INSTRUCCIÓN ASIGNADA: Filtra las entradas que siguen y copia cada línea que contenga la palabra "Maces". Ten en cuenta que se distinguen mayúsculas y minúsculas.

DATOS PROPORCIONADOS:

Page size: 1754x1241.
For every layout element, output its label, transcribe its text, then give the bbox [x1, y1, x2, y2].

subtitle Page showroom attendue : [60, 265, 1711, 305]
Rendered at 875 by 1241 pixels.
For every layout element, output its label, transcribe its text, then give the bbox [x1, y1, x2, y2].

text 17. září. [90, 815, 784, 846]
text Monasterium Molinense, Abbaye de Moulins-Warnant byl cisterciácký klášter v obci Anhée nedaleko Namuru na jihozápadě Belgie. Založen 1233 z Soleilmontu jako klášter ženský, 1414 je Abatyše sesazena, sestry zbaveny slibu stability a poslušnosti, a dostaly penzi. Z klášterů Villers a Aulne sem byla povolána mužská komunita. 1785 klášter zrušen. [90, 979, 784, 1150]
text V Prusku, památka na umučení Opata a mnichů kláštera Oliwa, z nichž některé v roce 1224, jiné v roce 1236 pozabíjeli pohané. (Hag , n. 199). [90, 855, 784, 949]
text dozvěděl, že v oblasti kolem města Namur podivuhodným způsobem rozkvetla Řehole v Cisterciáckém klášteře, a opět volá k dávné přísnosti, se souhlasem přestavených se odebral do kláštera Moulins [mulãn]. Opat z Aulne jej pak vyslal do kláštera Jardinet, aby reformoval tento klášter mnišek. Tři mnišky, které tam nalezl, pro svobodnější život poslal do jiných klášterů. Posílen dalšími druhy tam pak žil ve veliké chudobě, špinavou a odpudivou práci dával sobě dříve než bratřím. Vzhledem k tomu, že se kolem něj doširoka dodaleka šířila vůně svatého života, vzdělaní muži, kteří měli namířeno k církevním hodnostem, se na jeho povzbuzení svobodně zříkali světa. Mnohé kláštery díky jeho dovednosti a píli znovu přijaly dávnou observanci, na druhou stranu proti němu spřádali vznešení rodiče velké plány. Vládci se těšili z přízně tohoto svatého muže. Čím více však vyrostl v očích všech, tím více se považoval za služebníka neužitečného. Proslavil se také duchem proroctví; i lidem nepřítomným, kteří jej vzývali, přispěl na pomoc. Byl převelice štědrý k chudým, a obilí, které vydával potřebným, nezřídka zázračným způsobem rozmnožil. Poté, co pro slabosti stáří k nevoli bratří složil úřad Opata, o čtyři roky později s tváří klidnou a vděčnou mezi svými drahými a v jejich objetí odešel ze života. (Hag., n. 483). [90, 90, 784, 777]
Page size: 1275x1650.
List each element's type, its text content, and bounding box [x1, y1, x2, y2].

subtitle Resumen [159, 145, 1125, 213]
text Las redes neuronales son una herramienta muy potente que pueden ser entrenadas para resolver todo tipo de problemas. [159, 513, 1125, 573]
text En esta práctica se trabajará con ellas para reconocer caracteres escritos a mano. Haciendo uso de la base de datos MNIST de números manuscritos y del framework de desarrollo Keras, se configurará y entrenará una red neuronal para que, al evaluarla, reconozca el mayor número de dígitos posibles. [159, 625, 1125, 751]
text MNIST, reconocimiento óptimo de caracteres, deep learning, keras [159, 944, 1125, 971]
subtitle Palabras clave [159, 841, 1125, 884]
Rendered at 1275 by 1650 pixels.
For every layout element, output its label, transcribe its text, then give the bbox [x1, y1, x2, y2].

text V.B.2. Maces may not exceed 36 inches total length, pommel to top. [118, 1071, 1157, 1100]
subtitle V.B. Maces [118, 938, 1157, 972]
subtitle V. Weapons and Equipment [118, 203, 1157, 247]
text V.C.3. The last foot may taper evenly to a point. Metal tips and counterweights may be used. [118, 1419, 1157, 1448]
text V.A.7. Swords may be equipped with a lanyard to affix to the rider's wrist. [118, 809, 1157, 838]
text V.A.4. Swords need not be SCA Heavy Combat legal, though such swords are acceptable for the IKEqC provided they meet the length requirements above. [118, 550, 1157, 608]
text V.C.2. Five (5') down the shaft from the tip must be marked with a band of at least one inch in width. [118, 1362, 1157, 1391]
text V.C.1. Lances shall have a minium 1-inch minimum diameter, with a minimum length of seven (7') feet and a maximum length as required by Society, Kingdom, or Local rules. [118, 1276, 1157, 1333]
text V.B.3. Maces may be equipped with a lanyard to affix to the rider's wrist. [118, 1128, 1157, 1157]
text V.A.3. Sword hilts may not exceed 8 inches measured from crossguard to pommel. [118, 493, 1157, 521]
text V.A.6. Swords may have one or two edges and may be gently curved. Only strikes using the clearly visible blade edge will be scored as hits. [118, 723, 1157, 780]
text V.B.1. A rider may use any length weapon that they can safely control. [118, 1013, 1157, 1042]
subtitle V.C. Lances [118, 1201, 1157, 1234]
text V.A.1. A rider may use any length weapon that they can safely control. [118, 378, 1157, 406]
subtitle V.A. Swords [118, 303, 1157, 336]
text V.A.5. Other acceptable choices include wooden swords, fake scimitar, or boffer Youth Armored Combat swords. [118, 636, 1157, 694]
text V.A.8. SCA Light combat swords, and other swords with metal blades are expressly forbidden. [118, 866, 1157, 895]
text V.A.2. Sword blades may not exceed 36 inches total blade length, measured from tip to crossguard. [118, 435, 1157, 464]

RESPUESTA CORRESPONDIENTE:
text V.B.2. Maces may not exceed 36 inches total length, pommel to top. [118, 1071, 1157, 1100]
subtitle V.B. Maces [118, 938, 1157, 972]
text V.B.3. Maces may be equipped with a lanyard to affix to the rider's wrist. [118, 1128, 1157, 1157]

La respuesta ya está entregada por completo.